The bench finally dismissed the petition around 5 am and Yakub Menon was hanged les than an hour and a half later at Nagpur this closing a sad chapter in the history of the country.

While the eleventh hour opportunity given by the Supreme Court is seen as an example of the judiciary in the country opening its doors even for a last minute plea, the decisive stand taken by the Narendra Modi government on the rejection of Yakub Memon’s mercy petition has sent out a clear message that the government would come down with a heavy hand in dealing with terrorists.

What may have pushed the government to act swiftly is the absolute lack of repentance expressed by Yakub and his family members for the Mumbai terror attacked which snuffed out so many innocent lives and maimed hundreds of others who continue to suffer since then.

Although the date of hanging, which  coincided with Yakub’s birthday, may not be preplanned but the timing of the hanging just a couple of days after the terror attack near Gurdaspur and a couple of weeks before the Independence Day has sent out a strong message that the Modi government meant business.

The hanging has, however, kicked up a controversy whether his hanging was justified particularly in view of reports that he had himself turned himself over to the authorities and that there was some kind of “deal” that was agreed upon before he came to India. His lawyers claimed there was an understanding while a former RAW officer too wrote that it was a surrender with conditions that he would not be awarded the capital punishment.

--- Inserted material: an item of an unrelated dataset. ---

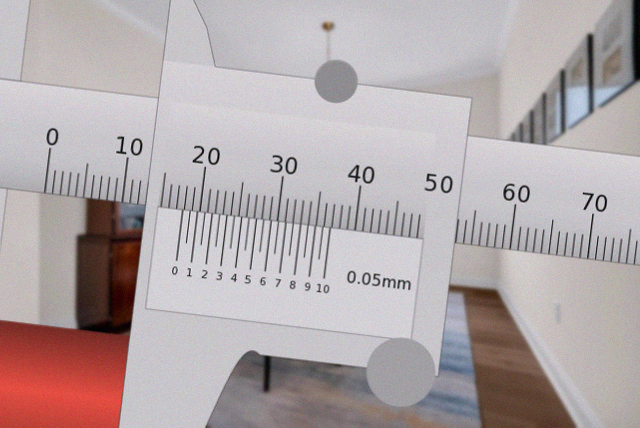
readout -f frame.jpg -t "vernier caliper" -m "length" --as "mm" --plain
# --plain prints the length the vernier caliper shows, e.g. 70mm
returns 17.8mm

The government and several other officers who had dealt with his case have denied there was a deal. They said he was detained when he was about to board a flight back to Dubai after consulting his lawyers. They say there can be no understanding with terrorists and their supporters. The fact that he was himself not directly involved with the bombings has also been rubbished by the government on the ground that he was aware of the conspiracy and had actively helped the perpetrators of the crime.

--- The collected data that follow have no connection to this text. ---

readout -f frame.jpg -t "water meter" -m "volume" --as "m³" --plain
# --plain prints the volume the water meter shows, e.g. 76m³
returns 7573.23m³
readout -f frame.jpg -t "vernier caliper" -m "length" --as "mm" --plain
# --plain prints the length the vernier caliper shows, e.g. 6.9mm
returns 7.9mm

Another debate that is raging in the light of Yakub’s hanging is whether the death penalty should be abolished as it leaves no remedy if any new evidence surfaces. Most commentators, however, say that this was not the right time to discuss the issue.

Incidentally the courts in India have awarde death penalty in over 1000 cases since the independence but very few have  been sent to the gallows. Among the prominent who were hanged were the assassin of Mahatma Gandhi, the killers of Indira Gandhi and two rapists and killers Billa and Ranga.

Those pleading for mercy for Yakub had also pointed out that though the incidents relating to the assassination of Rajiv Gandhi and the Sikh massacre had taken place much earlier, no accused has been hanged for the crimes. They also pointed out that all the three hanged in the last decade – Yakub, Afzal Guru and Afzal Kasab -belonged to a particular community.

But there is a counter argument too – only five per cent of those awarded the death sentence since the Independence belonged to that community.